*** Page extract ***

3 Stocks for Your Summer Vacation
Declan is a member of The Motley Fool Blog Network -- entries represent the personal opinion of the blogger and are not formally edited.
The summer vacation season is in full swing. And with that, on many minds will what books to read, rather than what stocks to buy (or sell). The summer season can be a scrappy affair for the market, light trading doing enough to keep the lights on until the fall season. However, there will always be stocks nicely positioned to advance no matter what the season. These 'gentle sea breeze' stocks are just the ticket to for your vacation portfolio.
Acuity Brands (NYSE: AYI) got a handy bump when it released earnings July 2. The provider of lighting solutions saw a 11% jump in sales to $541.5 million, with 20% of sales driven by LED lighting. Its success has largely been driven by the recovery in construction spending, which is up 13% from 2011 lows:
Acuity Brands reported a 20% rise in residential construction over the year, although the company noted a "tepid environment for new non-residential construction". However, the "inconsistency in orders" noted in its earnings call wasn't enough to throw an earnings miss, but it does muddy the outlook on what's expected to be an improved second half of the year. There was also an $8.1 million adjustment attributable to fraud at a freight service provider and a restructuring charge of $7.2 million. With these losses taken into consideration, operating profit for the current quarter came in at $50 million compared to $59.2 million a year earlier.
The company doesn't offer guidance, but it is looking at single digit growth for non-residential construction and is leaning on the renovation (residential) market to drive Q3 sales growth; although it expected residential sales growth to be single digits too. As a positive, profit margins on its growing LED segment should improve as costs for LED components continue to go down. Rival Koninklijke Philips N.V. reported a 38% jump in LED sales during Q1. While cannibalization of non-LED business is to be expected, the robustness of LED sales is good news for both companies in what can be considered a technology upgrade cycle. As a bonus, Acuity Brands 12.2% operating profit margin is comfortably ahead of Koninklijke Philips N.V.'s 7.4% operating margin.
A. Schulman (NASDAQ: SHLM) belongs to the over maligned materials sector. The company opened its recent earnings call with an announced withdrawal of its $6.50 offer for Ferro, but with a few days trading now under its belt the 'bad' news reaction looks to have played out (although not for Ferro). The company did state it was looking for new acquisition opportunities.

*** Information supplied ***

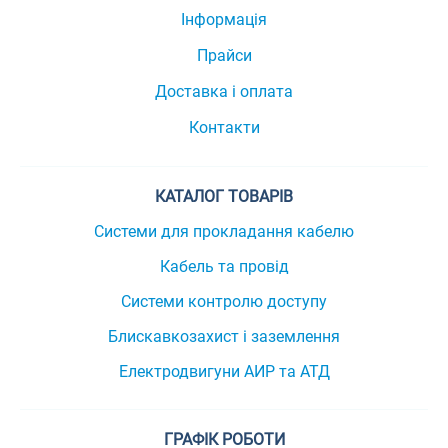
Інформація
Прайси
Доставка і оплата
Контакти
КАТАЛОГ ТОВАРІВ
Системи для прокладання кабелю
Кабель та провід
Системи контролю доступу
Блискавкозахист і заземлення
Електродвигуни АИР та АТД
ГРАФІК РОБОТИ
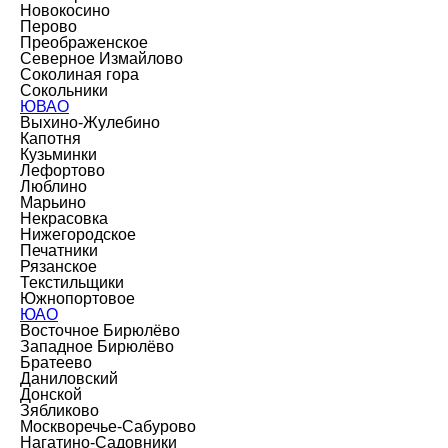
Новокосино
Перово
Преображенское
Северное Измайлово
Соколиная гора
Сокольники
ЮВАО
Выхино-Жулебино
Капотня
Кузьминки
Лефортово
Люблино
Марьино
Некрасовка
Нижегородское
Печатники
Рязанское
Текстильщики
Южнопортовое
ЮАО
Восточное Бирюлёво
Западное Бирюлёво
Братеево
Даниловский
Донской
Зябликово
Москворечье-Сабурово
Нагатино-Садовники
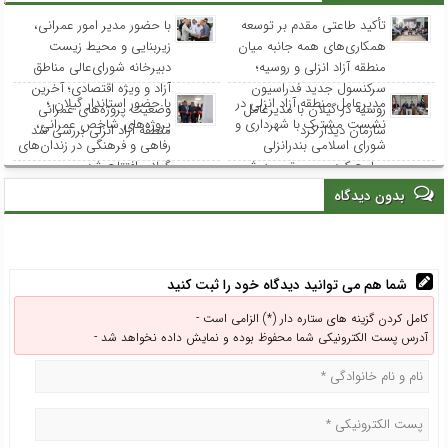
تأکید طاعتی مقدم بر توسعه
با حضور مدیر امور عمرانی،
همکاری‌های همه جانبه میان
زیربنایی و محیط زیست
منطقه آزاد انزلی و روسیه؛
دبیرخانه شورای‌عالی مناطق
سرکنسول جدید فدراسیون
آزاد و ویژه اقتصادی؛ آخرین
مدیرعامل منطقه آزاد انزلی در
با حضور استاندار گیلان ؛
روسیه در گیلان با مدیرعامل
وضعیت پروژه‌های عمرانی
نشست مشترک با شهرداری و
پروژه‌های شاخص عمرانی،
سازمان دیدار کرد
منطقه آزاد انزلی بررسی شد
شورای اسلامی بندرانزلی
رفاهی و فرهنگی در زندان‌های
مطرح کرد: مسیر توسعه شهر
گیلان افتتاح شد
انزلی از هم‌افزایی و مشارکت
بدون دیدگاه
همه نهادها می‌گذرد
شما هم می توانید دیدگاه خود را ثبت کنید
کامل کردن گزینه های ستاره دار (*) الزامی است -
آدرس پست الکترونیکی شما محفوظ بوده و نمایش داده نخواهد شد -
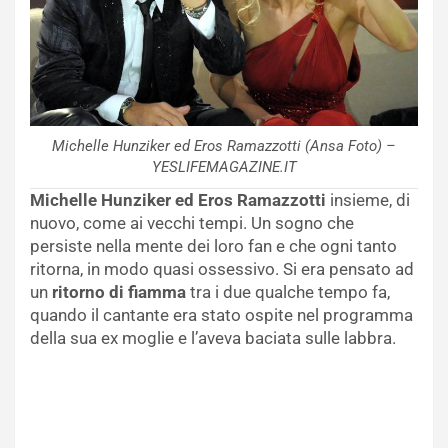
Michelle Hunziker ed Eros Ramazzotti (Ansa Foto) –
YESLIFEMAGAZINE.IT
Michelle Hunziker ed Eros Ramazzotti
insieme, di
nuovo, come ai vecchi tempi. Un sogno che
persiste nella mente dei loro fan e che ogni tanto
ritorna, in modo quasi ossessivo. Si era pensato ad
un
ritorno di fiamma
tra i due qualche tempo fa,
quando il cantante era stato ospite nel programma
della sua ex moglie e l’aveva baciata sulle labbra.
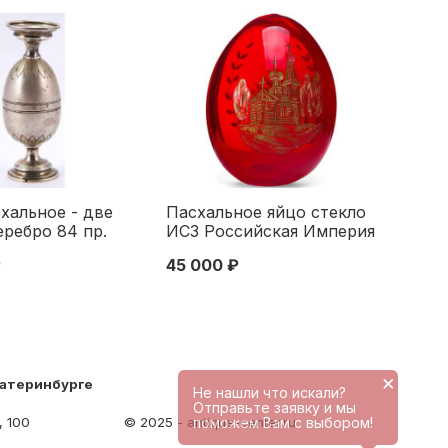
хальное - две
Пасхальное яйцо стекло
ребро 84 пр.
ИСЗ Российская Империя
. 5,6х4,1 см.
нач. ХХ в. Н-8,5 см.
₽
45 000 ₽
кая империя
Россия Начало XX века
Х века
×
катеринбурге
Не нашли что искали?
Отправьте заявку и мы
поможем Вам с выбором!
, 100
© 2025 - antique-center.ru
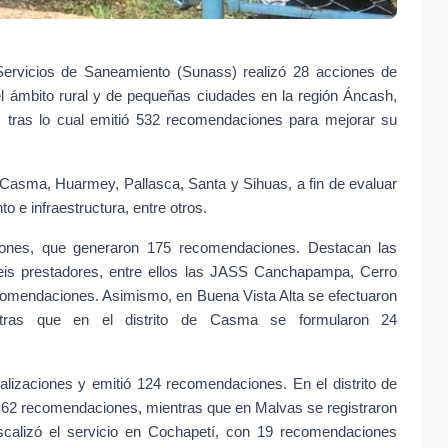
ervicios de Saneamiento (Sunass) realizó 28 acciones de 
del ámbito rural y de pequeñas ciudades en la región Áncash, 
, tras lo cual emitió 532 recomendaciones para mejorar su 
 Casma, Huarmey, Pallasca, Santa y Sihuas, a fin de evaluar 
o e infraestructura, entre otros.
iones, que generaron 175 recomendaciones. Destacan las 
seis prestadores, entre ellos las JASS Canchapampa, Cerro 
comendaciones. Asimismo, en Buena Vista Alta se efectuaron 
tras que en el distrito de Casma se formularon 24 
alizaciones y emitió 124 recomendaciones. En el distrito de 
n 62 recomendaciones, mientras que en Malvas se registraron 
alizó el servicio en Cochapetí, con 19 recomendaciones 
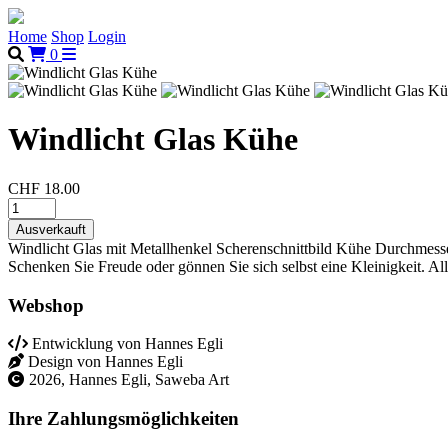
Home
Shop
Login
0
Windlicht Glas Kühe
CHF 18.00
Windlicht Glas mit Metallhenkel Scherenschnittbild Kühe Durchmess
Schenken Sie Freude oder gönnen Sie sich selbst eine Kleinigkeit. Al
Webshop
Entwicklung von Hannes Egli
Design von Hannes Egli
2026, Hannes Egli, Saweba Art
Ihre Zahlungsmöglichkeiten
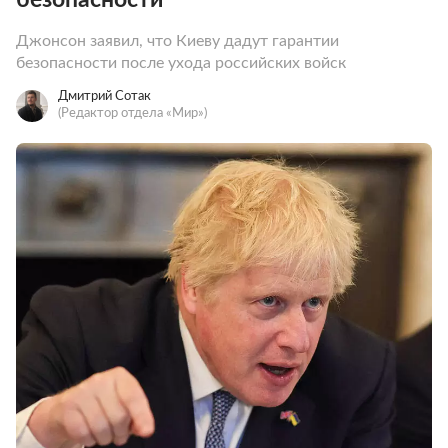
Джонсон заявил, что Киеву дадут гарантии
безопасности после ухода российских войск
Дмитрий Сотак
(Редактор отдела «Мир»)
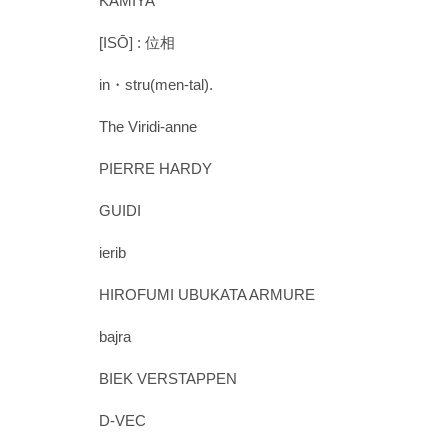
KAMIYA
[ISŌ] : 位相
in・stru(men-tal).
The Viridi-anne
PIERRE HARDY
GUIDI
ierib
HIROFUMI UBUKATA ARMURE
bajra
BIEK VERSTAPPEN
D-VEC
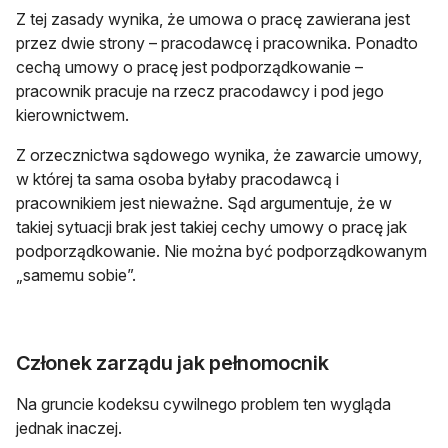
Z tej zasady wynika, że umowa o pracę zawierana jest
przez dwie strony – pracodawcę i pracownika. Ponadto
cechą umowy o pracę jest podporządkowanie –
pracownik pracuje na rzecz pracodawcy i pod jego
kierownictwem.
Z orzecznictwa sądowego wynika, że zawarcie umowy,
w której ta sama osoba byłaby pracodawcą i
pracownikiem jest nieważne. Sąd argumentuje, że w
takiej sytuacji brak jest takiej cechy umowy o pracę jak
podporządkowanie. Nie można być podporządkowanym
„samemu sobie”.
Członek zarządu jak pełnomocnik
Na gruncie kodeksu cywilnego problem ten wygląda
jednak inaczej.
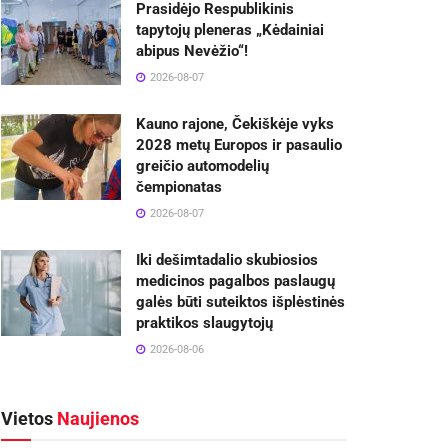
Prasidėjo Respublikinis
tapytojų pleneras „Kėdainiai
abipus Nevėžio“!
2026-08-07
Kauno rajone, Čekiškėje vyks
2028 metų Europos ir pasaulio
greičio automodelių
čempionatas
2026-08-07
Iki dešimtadalio skubiosios
medicinos pagalbos paslaugų
galės būti suteiktos išplėstinės
praktikos slaugytojų
2026-08-06
Vietos
Naujienos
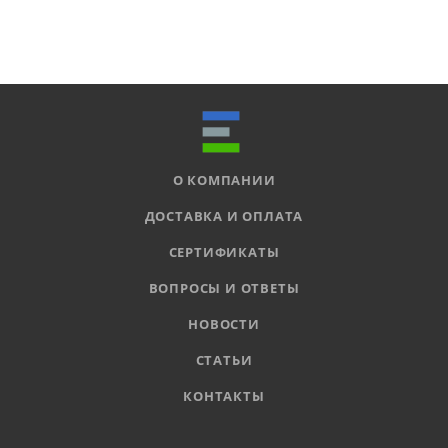
О КОМПАНИИ
ДОСТАВКА И ОПЛАТА
СЕРТИФИКАТЫ
ВОПРОСЫ И ОТВЕТЫ
НОВОСТИ
СТАТЬИ
КОНТАКТЫ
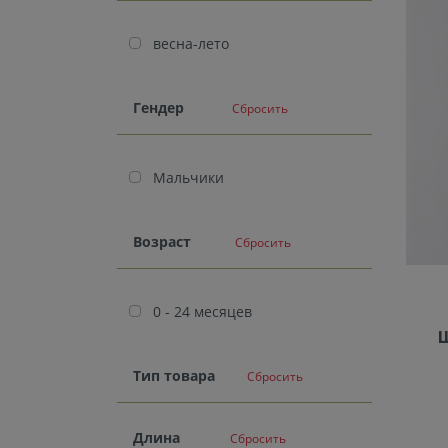
весна-лето
Гендер
Сбросить
Мальчики
Возраст
Сбросить
0 - 24 месяцев
Ш
Тип товара
Сбросить
Длина
Сбросить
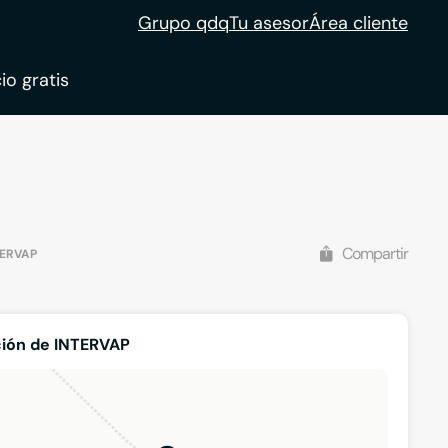
Grupo qdq
Tu asesor
Área cliente
io gratis
ble
tion
Compartir
TERVAP
ión de INTERVAP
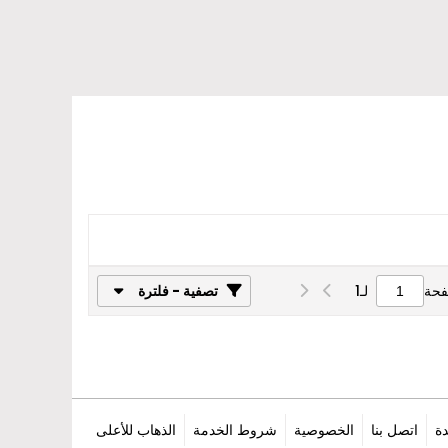
فحة
لـ
1
تصفية - فلترة
ة
اتصل بنا
الخصوصية
شروط الخدمة
الذهاب للأعلى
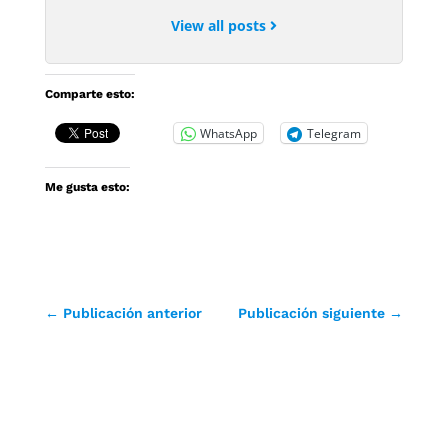
View all posts
Comparte esto:
WhatsApp
Telegram
Me gusta esto:
←
Publicación anterior
Publicación siguiente
→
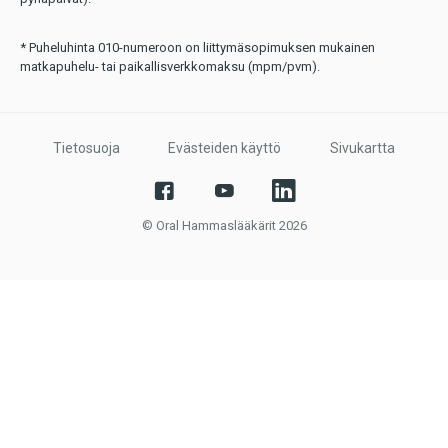
* Puheluhinta 010-numeroon on liittymäsopimuksen mukainen
matkapuhelu- tai paikallisverkkomaksu (mpm/pvm).
Tietosuoja
Evästeiden käyttö
Sivukartta
© Oral Hammaslääkärit 2026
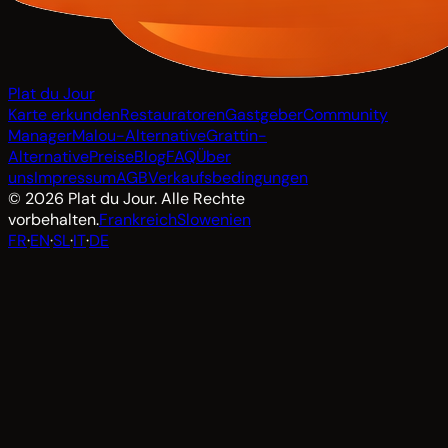
Plat du Jour
Karte erkunden
Restauratoren
Gastgeber
Community
Manager
Malou-Alternative
Grattin-
Alternative
Preise
Blog
FAQ
Über
uns
Impressum
AGB
Verkaufsbedingungen
© 2026 Plat du Jour. Alle Rechte
vorbehalten.
Frankreich
Slowenien
FR
·
EN
·
SL
·
IT
·
DE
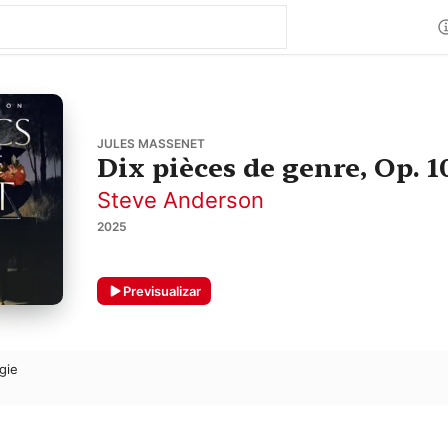
JULES MASSENET
Dix pièces de genre, Op. 1
Steve Anderson
2025
Previsualizar
gie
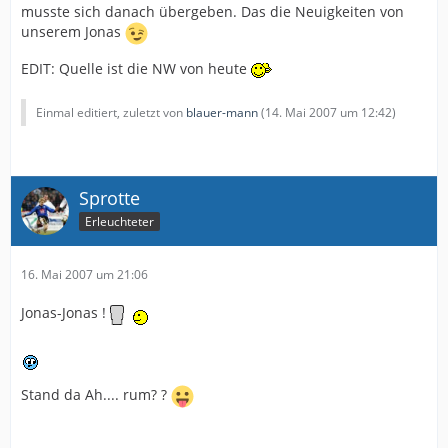
musste sich danach übergeben. Das die Neuigkeiten von
unserem Jonas
EDIT: Quelle ist die NW von heute
Einmal editiert, zuletzt von
blauer-mann
(
14. Mai 2007 um 12:42
)
Sprotte
Erleuchteter
16. Mai 2007 um 21:06
Jonas-Jonas !
Stand da Ah.... rum? ?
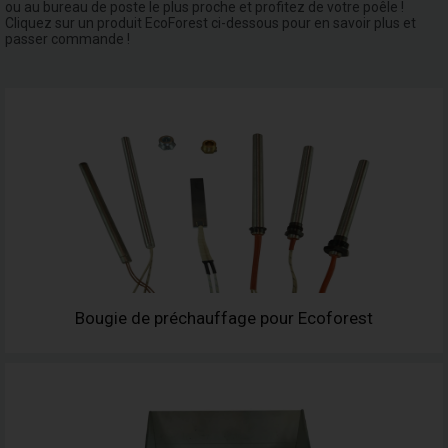
ou au bureau de poste le plus proche et profitez de votre poêle !
Cliquez sur un produit EcoForest ci-dessous pour en savoir plus et
passer commande !
Bougie de préchauffage pour Ecoforest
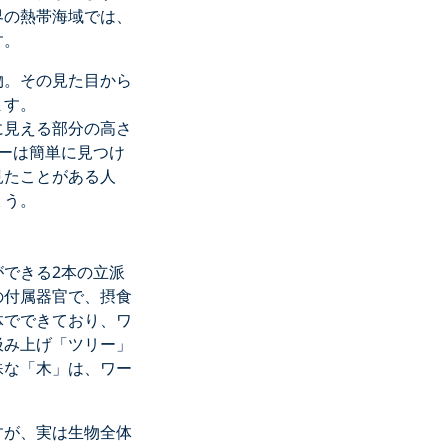
界の熱帯海域では、
す。
の生物。その見た目から
ます。
に見える部分の高さ
ーは簡単に見つけ
見たことがある人
ょう。
できる2本の立派
の付属器官で、摂食
体でできており、ワ
汲み上げ「ツリー」
殊な「木」は、ワー
すが、実は生物全体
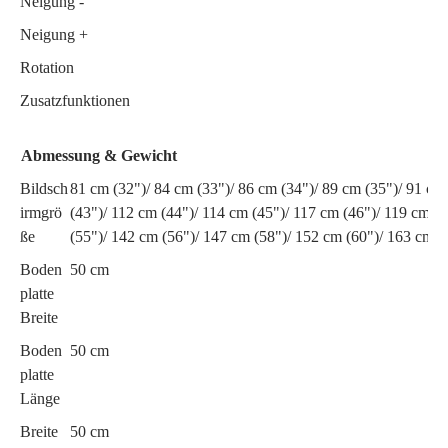
Neigung -
Neigung +
Rotation
Zusatzfunktionen
Abmessung & Gewicht
Bildsch
81 cm (32")/ 84 cm (33")/ 86 cm (34")/ 89 cm (35")/ 91 cm
irmgrö
(43")/ 112 cm (44")/ 114 cm (45")/ 117 cm (46")/ 119 cm (
ße
(55")/ 142 cm (56")/ 147 cm (58")/ 152 cm (60")/ 163 cm (
Boden
50 cm
platte
Breite
Boden
50 cm
platte
Länge
Breite
50 cm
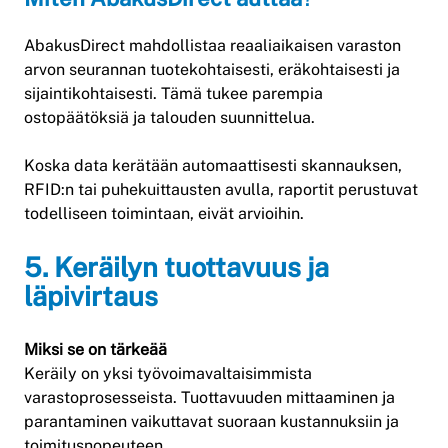
AbakusDirect mahdollistaa reaaliaikaisen varaston
arvon seurannan tuotekohtaisesti, eräkohtaisesti ja
sijaintikohtaisesti. Tämä tukee parempia
ostopäätöksiä ja talouden suunnittelua.
Koska data kerätään automaattisesti skannauksen,
RFID:n tai puhekuittausten avulla, raportit perustuvat
todelliseen toimintaan, eivät arvioihin.
5. Keräilyn tuottavuus ja
läpivirtaus
Miksi se on tärkeää
Keräily on yksi työvoimavaltaisimmista
varastoprosesseista. Tuottavuuden mittaaminen ja
parantaminen vaikuttavat suoraan kustannuksiin ja
toimitusnopeuteen.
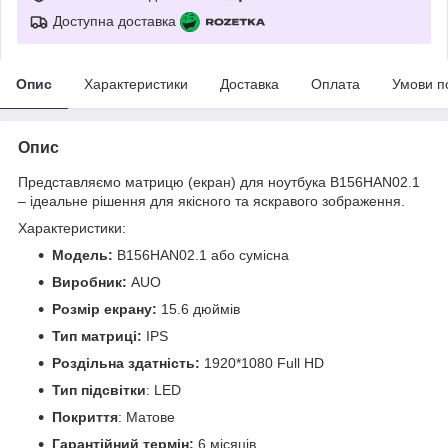
Доступна доставка
Опис
Характеристики
Доставка
Оплата
Умови п
Опис
Представляємо матрицю (екран) для ноутбука B156HAN02.1
– ідеальне рішення для якісного та яскравого зображення.
Характеристики:
Модель:
B156HAN02.1 або сумісна
Виробник:
AUO
Розмір екрану:
15.6 дюймів
Тип матриці:
IPS
Роздільна здатність:
1920*1080 Full HD
Тип підсвітки
: LED
Покриття
: Матове
Гарантійний термін:
6 місяців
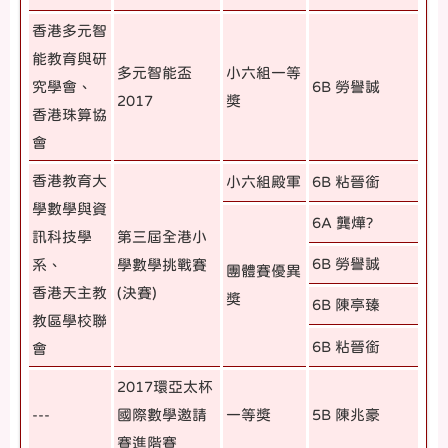
香港多元智
能教育與研
多元智能盃
小六組一等
究學會、
6B 勞譽誠
2017
獎
香港珠算協
會
香港教育大
小六組殿軍
6B 粘晉銜
學數學與資
6A 龔燁?
訊科技學
第三屆全港小
6B 勞譽誠
系、
學數學挑戰賽
團體賽優異
香港天主教
(決賽)
獎
6B 陳亭臻
教區學校聯
6B 粘晉銜
會
2017環亞太杯
---
國際數學邀請
一等獎
5B 陳兆豪
賽進階賽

***

--- Explore the material ---
A - From the summer stocks article, return the passage word for word, from "The summer vacation" up to and including "your vacation portfolio.".
B - Answer these about the summer stocks article:
(i) What sales total did Acuity Brands reach after its 11% jump?
(ii) By what percentage did Koninklijke Philips N.V.'s LED sales rise during Q1?
(iii) What offer did A. Schulman withdraw at the start of its earnings call?
The data come from a different source than the article.

--- Answers ---
A -
The summer vacation season is in full swing. And with that, on many minds will what books to read, rather than what stocks to buy (or sell). The summer season can be a scrappy affair for the market, light trading doing enough to keep the lights on until the fall season. However, there will always be stocks nicely positioned to advance no matter what the season. These 'gentle sea breeze' stocks are just the ticket to for your vacation portfolio.

B -
(i) $541.5 million
(ii) 38%
(iii) Its $6.50 offer for Ferro